§ **WHAT IS REQUIRED**:
What are the lines below, starting at the line containing "Backend developer" and ending at the line containing "Stratégie fiscale"? Write them out exactly, ends included, without pictures.

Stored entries

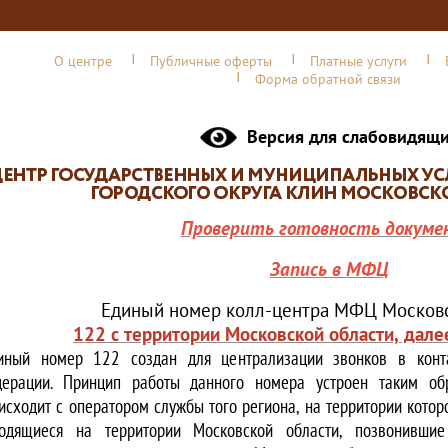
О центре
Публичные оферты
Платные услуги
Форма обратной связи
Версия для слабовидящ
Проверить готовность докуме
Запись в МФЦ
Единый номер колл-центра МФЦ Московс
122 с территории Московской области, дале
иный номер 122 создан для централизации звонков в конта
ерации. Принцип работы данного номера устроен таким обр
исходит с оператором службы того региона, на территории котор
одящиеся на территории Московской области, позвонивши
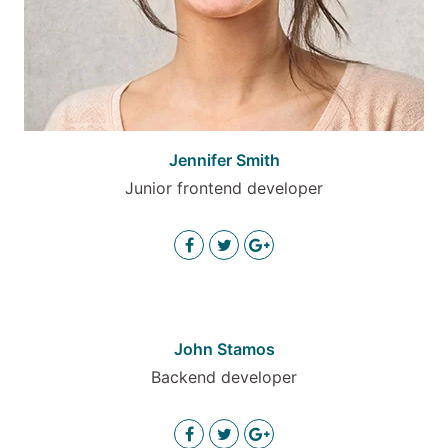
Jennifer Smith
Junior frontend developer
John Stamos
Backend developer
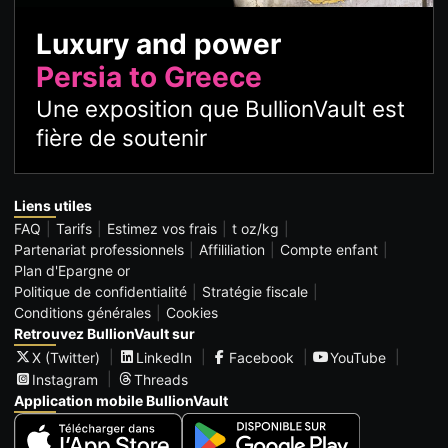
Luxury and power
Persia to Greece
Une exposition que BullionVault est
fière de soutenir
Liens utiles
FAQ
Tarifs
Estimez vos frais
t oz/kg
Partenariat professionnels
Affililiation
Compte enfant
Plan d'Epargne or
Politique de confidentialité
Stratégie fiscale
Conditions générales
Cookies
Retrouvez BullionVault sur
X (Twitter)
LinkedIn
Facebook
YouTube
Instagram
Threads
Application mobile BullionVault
* * *
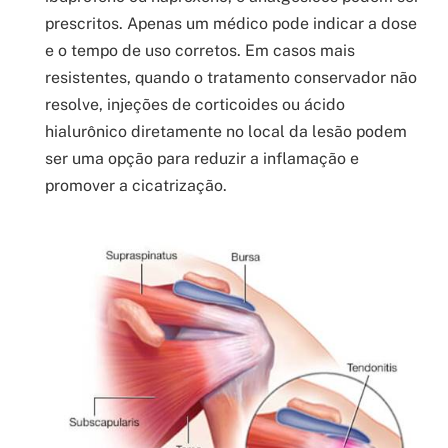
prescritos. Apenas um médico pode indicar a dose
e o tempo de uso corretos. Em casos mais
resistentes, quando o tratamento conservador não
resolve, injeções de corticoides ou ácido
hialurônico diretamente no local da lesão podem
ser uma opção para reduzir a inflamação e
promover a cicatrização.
---
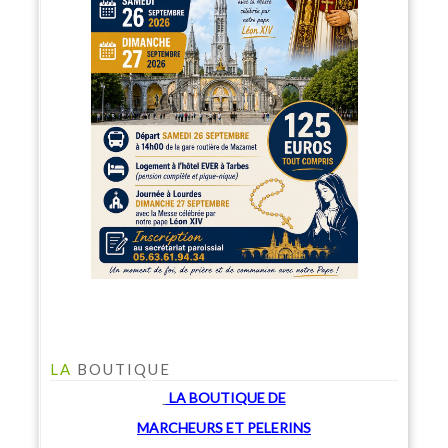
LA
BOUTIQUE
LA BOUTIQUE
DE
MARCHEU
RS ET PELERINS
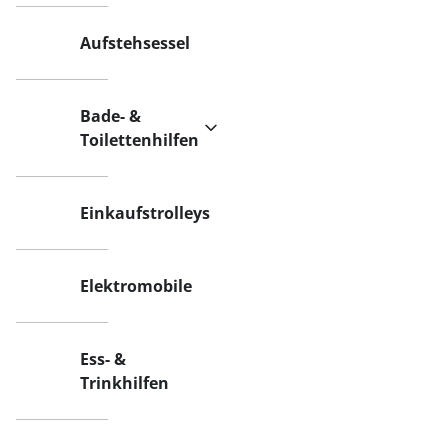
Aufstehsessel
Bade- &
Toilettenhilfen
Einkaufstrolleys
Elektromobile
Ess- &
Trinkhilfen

§ **SOLUTION**:
Backend developer
Luxury and power
Persia to Greece
Une exposition que BullionVault est
fière de soutenir
Liens utiles
FAQ
Tarifs
Estimez vos frais
t oz/kg
Partenariat professionnels
Affililiation
Compte enfant
Plan d'Epargne or
Politique de confidentialité
Stratégie fiscale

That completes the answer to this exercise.